> Using the information
1. According to the passage on Parks and D.H. Lawrence, what did Lawrence do the first time he arrived in Florence?
2. Extend the passage on Parks and D.H. Lawrence, beginning right after its final sentence.

*** Opening of Text segment ***

I can think of no contemporary English writer with an output equal to his—or rather, who produces so much and keeps his standards so high. D.H. Lawrence was still a dominant influence when Parks was at Cambridge and, like him, Parks, who has written about him admiringly, is not only a natural, he is also a very English writer who has turned his back on England and does his best to transform the sedentary profession of writing into an adventure, into a way of being in the world as well as writing about it. Both writers have in common a complete confidence in the truth of their reactions and a relentless determination to make something out of whatever happens to happen to them. The first time Lawrence arrived in Florence, he went straight up to his rented room and wrote about what this city he didn’t know was like. Parks did much the same in Italian Neighbors; whence the liveliness of the book, its humor, bewilderment, and exasperation. He is a writer who lets nothing go to waste.

*** Close of Text segment ***
*** Opening of Provided information ***

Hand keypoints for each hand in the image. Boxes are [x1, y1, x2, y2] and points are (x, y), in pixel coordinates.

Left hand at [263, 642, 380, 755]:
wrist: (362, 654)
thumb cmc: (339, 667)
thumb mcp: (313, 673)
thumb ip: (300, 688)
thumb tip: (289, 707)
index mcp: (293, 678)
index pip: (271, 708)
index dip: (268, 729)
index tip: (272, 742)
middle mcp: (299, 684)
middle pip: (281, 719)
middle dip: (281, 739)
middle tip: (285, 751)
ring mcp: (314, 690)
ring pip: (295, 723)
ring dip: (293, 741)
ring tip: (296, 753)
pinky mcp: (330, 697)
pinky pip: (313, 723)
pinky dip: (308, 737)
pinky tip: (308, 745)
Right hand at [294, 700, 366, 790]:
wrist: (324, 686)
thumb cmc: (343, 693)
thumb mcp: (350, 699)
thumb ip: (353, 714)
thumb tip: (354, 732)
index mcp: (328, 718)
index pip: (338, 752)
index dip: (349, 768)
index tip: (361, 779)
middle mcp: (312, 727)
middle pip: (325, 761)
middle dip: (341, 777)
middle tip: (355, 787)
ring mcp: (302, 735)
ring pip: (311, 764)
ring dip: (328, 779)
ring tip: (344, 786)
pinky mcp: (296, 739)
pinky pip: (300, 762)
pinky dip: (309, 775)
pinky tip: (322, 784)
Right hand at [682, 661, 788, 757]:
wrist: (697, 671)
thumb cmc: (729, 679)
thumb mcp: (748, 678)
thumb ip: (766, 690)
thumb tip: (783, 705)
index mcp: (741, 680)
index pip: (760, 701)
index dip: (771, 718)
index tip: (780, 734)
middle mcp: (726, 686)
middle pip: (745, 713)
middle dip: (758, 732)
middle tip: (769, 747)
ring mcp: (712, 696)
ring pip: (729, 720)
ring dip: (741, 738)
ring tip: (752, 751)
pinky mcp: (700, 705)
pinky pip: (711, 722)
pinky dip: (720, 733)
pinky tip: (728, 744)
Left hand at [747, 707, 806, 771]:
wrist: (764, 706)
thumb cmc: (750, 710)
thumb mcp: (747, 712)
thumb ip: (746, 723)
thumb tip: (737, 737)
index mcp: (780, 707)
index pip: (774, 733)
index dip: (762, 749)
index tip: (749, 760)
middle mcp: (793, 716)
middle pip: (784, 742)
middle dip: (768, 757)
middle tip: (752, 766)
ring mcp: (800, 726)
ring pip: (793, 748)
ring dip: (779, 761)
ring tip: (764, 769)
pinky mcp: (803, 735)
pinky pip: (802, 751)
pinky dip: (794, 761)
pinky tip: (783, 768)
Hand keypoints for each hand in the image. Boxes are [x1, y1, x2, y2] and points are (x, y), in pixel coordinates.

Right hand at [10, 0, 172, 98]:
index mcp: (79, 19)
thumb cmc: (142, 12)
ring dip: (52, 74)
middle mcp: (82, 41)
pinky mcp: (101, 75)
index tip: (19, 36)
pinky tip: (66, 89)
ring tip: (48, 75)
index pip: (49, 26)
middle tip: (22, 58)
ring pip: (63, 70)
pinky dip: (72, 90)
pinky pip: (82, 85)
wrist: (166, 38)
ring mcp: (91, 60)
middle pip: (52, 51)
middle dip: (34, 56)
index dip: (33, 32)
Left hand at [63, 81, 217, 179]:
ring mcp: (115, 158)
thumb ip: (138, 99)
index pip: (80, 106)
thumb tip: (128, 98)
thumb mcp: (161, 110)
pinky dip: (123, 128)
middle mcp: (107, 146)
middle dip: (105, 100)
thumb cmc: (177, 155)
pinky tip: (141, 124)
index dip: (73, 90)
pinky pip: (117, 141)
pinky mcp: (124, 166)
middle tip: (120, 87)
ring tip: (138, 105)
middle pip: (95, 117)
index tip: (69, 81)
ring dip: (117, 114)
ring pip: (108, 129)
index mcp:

*** Close of Provided information ***

> Solved problems
1. He went straight up to his rented room and wrote about what the city he didn't know was like.

2.
His voice, however, is very different from Lawrence’s. Reading Lawrence is like being buttonholed by the Ancient Mariner; once he starts you can’t get away, no matter how much he repeats himself or how implacably he hectors you. Parks is a far cooler writer, with a prose that has all the qualities you might expect from someone devoted to the art of translation: economical, ironic, clear, and unostentatious. Yet in his nonfiction, especially when he writes about life in Italy, he is always in the thick of it, outsmarting the bureaucrats like the rest of his neighbors, or roaring his head off with the yobs at the soccer games.

Compared to all that buzz and passion, his new novel Rapids seems chaste and subdued, although its subject is white-water kayaking, a sport that apparently obsesses him as much as soccer. Parks says the book was a great pleasure to write but I suspect the pleasure—for him as well as for the reader—was less in telling a story than in making a work of art out of an activity that outsiders think of as just another crazy high-risk sport but, to its practitioners, is itself an art form of a kind.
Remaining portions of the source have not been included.